EFETóquio

O ex-presidente da Nissan Motor, o brasileiro Carlos Ghosn, admitiu a existência de um plano para receber pagamentos milionários depois que encerrasse suas funções como executivo da empresa, mas negou que tenha assinado o mesmo, informou nesta quarta-feira a emissora japonesa "NHK".

Ghosn foi preso em Tóquio em 19 de novembro e acusado de supostamente ter ocultado das autoridades parte da renda que ele tinha recebido ou acordado com a Nissan como parte de suas funções como presidente da empresa japonesa.

Muitos desses recursos, segundo informações que vazaram à imprensa nos últimos dias, fazem parte das somas de dinheiro que Ghosn receberia quando deixasse de ser presidente da Nissan, uma renda que, segundo alguns especialistas, ele teria que ter declarado ao fisco japonês.

De acordo com a "NHK", que citou fontes ligadas ao caso, Ghosn admitiu em seus depoimentos diante dos responsáveis das investigações que existe um documento que revela a "enorme remuneração" que ele receberia da Nissan quando se aposentasse.

No entanto, segundo a mesma fonte, Ghosn alega que não assinou tal documento.
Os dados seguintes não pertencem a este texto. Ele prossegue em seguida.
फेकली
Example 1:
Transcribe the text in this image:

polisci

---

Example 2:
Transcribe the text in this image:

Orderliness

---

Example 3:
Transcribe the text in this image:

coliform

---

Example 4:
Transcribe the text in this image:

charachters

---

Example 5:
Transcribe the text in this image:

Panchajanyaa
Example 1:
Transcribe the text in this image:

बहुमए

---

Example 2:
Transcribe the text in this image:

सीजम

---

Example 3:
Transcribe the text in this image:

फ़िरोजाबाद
Segundo notícias sobre o caso que circularam anteriormente, outro diretor da Nissan, Greg Kelly, que também foi detido, é a pessoa que provavelmente desempenhou um papel-chave na definição dos critérios para o pagamento dos valores que Ghosn receberia quando deixasse suas funções.
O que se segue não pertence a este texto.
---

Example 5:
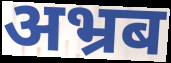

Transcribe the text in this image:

अभ्रब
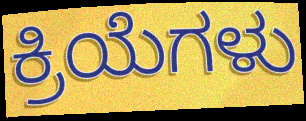
ಕ್ರಿಯೆಗಳು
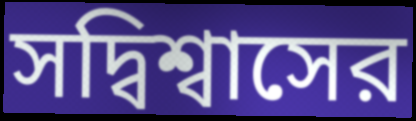
সদ্বিশ্বাসের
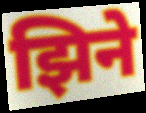
झिने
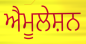
ਐਮੂਲੇਸ਼ਨ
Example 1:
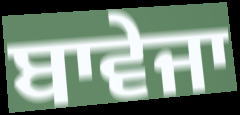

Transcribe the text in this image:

ਬਾਵੇਜਾ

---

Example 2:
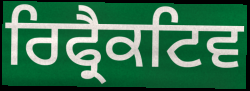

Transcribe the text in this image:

ਰਿਫ੍ਰੈਕਟਿਵ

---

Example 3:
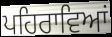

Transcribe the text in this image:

ਪਹਿਰਾਵਿਆਂ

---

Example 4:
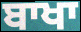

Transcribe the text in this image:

ਬਾਖਾ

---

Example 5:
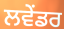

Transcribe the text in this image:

ਲਵੇਂਡਰ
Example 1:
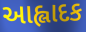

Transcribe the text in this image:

આહ્લાદક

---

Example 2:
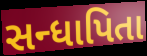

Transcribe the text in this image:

સન્ધાપિતા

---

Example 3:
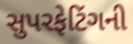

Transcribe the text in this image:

સુપરફેટિંગની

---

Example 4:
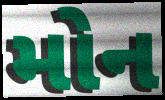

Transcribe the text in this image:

મોન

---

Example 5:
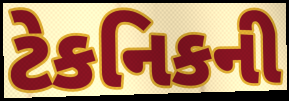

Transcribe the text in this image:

ટેકનિકની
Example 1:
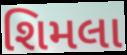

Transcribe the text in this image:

શિમલા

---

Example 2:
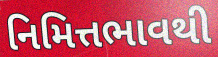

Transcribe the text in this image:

નિમિત્તભાવથી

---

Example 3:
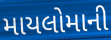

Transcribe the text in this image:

માયલોમાની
As autoridades fiscais do Japão acusaram Ghosn de não declarar uma renda avaliada em 5 bilhões de ienes (US$ 44 milhões) que ele supostamente teria recebido entre 2011 e 2014.

Algumas versões veiculadas na imprensa, no entanto, indicam que essa soma de dinheiro pode fazer parte dos valores atribuídos para depois de sua aposentadoria, e que não foram pagos durante os anos mencionados.

Segundo a "NHK", Ghosn alega que pediu a Kelly que determinasse a legalidade desses pagamentos diferidos, e este lhe confirmou que o esquema para não declarar fiscalmente as somas que receberia estava de acordo com as leis japonesas.

A "NHK" afirma que o Ministério Público japonês decidiu que as regras atuais obrigavam Ghosn a declarar esses valores às autoridades uma vez que as quantias estivessem estabelecidas, mesmo que ainda não tivesse recebido os pagamentos.

Ghosn está detido em uma prisão de Tóquio à espera de conhecer a acusação formal contra si.

Na quinta-feira passada, o executivo brasileiro foi destituído de suas funções da Nissan e na segunda-feira também foi substituído na presidência da Mitsubishi, outra montadora controlada pela Nissan e que também era dirigida por Ghosn.